Alcohol and Breastfeeding

 

Effects of alcohol

Levels of alcohol in breast milk remain close to those in the mother’s bloodstream. Levels will be at their highest between 30 and 60 minutes after drinking, or 90 minutes if you’ve been drinking with a meal. It takes two-to-three hours for a unit of alcohol (a small glass of wine, or half a pint of ordinary-strength beer) to leave a nursing mum’s milk.

While large amounts of alcohol in breast milk can have a sedative effect, it’s more likely to make your baby agitated and disrupt sleep patterns. Alcohol inhibits a mother’s let-down (the release of milk to the nipple). Studies have shown that babies take around 20% less milk if there’s alcohol present, so they’ll need to feed more often – although infants have been known to go on ‘nursing strike’, probably because of the altered taste of the milk.

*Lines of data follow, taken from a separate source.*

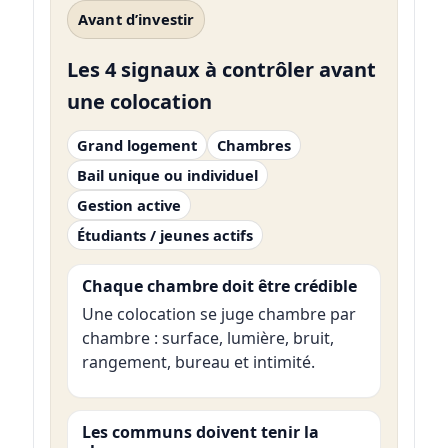
Avant d’investir
Les 4 signaux à contrôler avant
une colocation
Grand logement
Chambres
Bail unique ou individuel
Gestion active
Étudiants / jeunes actifs
Chaque chambre doit être crédible
Une colocation se juge chambre par
chambre : surface, lumière, bruit,
rangement, bureau et intimité.
Les communs doivent tenir la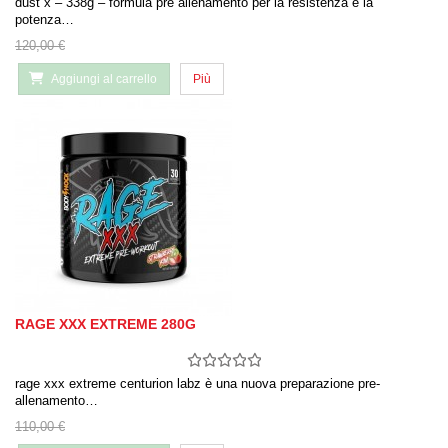
dust x – 338g – formula pre allenamento per la resistenza e la
potenza…
120,00 €
Aggiungi al carrello
Più
RAGE XXX EXTREME 280G
rage xxx extreme centurion labz è una nuova preparazione pre-
allenamento…
110,00 €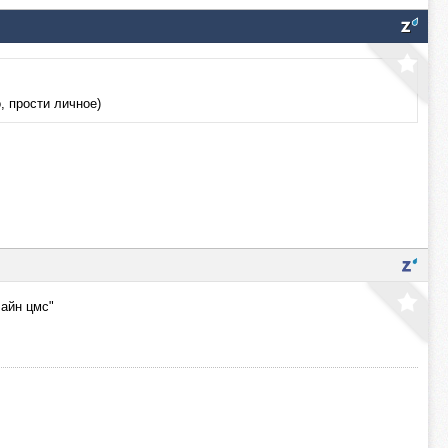
, прости личное)
лайн цмс"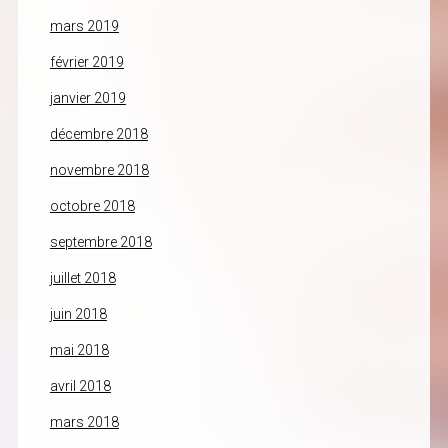
mars 2019
février 2019
janvier 2019
décembre 2018
novembre 2018
octobre 2018
septembre 2018
juillet 2018
juin 2018
mai 2018
avril 2018
mars 2018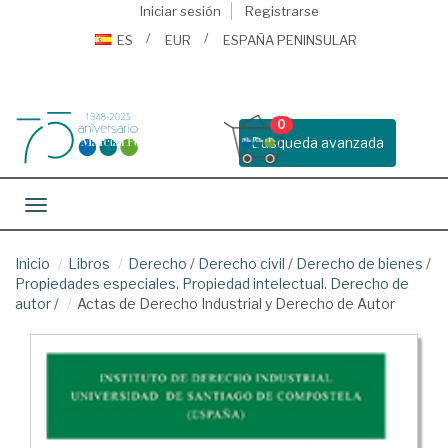
Iniciar sesión
Registrarse
ES
EUR
ESPAÑA PENINSULAR
0
Busqueda avanzada
Toggle navigation
Inicio
Libros
Derecho
/
Derecho civil
/
Derecho de bienes
/
Propiedades especiales. Propiedad intelectual. Derecho de
autor
/
Actas de Derecho Industrial y Derecho de Autor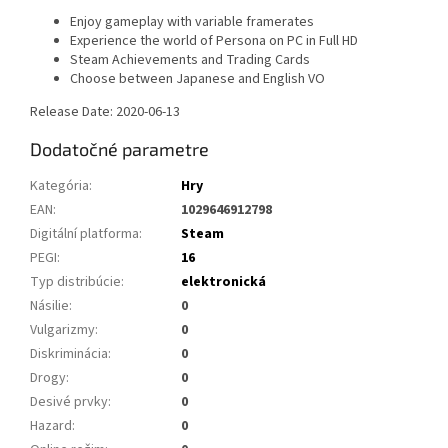
Enjoy gameplay with variable framerates
Experience the world of Persona on PC in Full HD
Steam Achievements and Trading Cards
Choose between Japanese and English VO
Release Date: 2020-06-13
Dodatočné parametre
Kategória
:
Hry
EAN
:
1029646912798
Digitální platforma
:
Steam
PEGI
:
16
Typ distribúcie
:
elektronická
Násilie
:
0
Vulgarizmy
:
0
Diskriminácia
:
0
Drogy
:
0
Desivé prvky
:
0
Hazard
:
0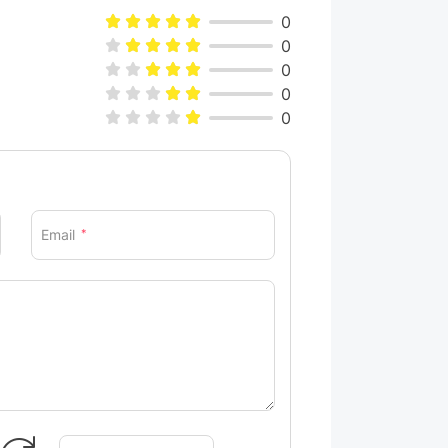
0
0
0
0
0
Email
*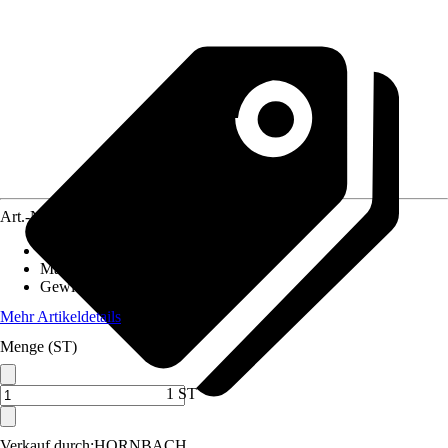
Art.-Nr.
4021306
Material Stiel
:
-
Material Gerät
:
Stahl
Gewicht
:
0,34 kg
Mehr Artikeldetails
Menge (ST)
1 ST
Verkauf durch:
HORNBACH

An occasional glass of wine is fine but binge or regular drinking above the recommended daily levels of two to three alcohol units is harmful to mum and baby. It is better not to drink every day but to keep alcohol for social occasions.

It is advised that if you do overdo it at a social occasions, breastfeeding probably isn’t wise. If you feel drunk and particularly if you have drunk enough to vomit, it is better not to breastfeed for 12 hours.

Alcohol is not locked into breast milk, so ‘pumping and dumping’ (expressing and discarding milk) is unnecessary. Mums may need to express milk for comfort if she has been drinking very heavily but as the alcohol level in her own body falls, the level will fall in her milk.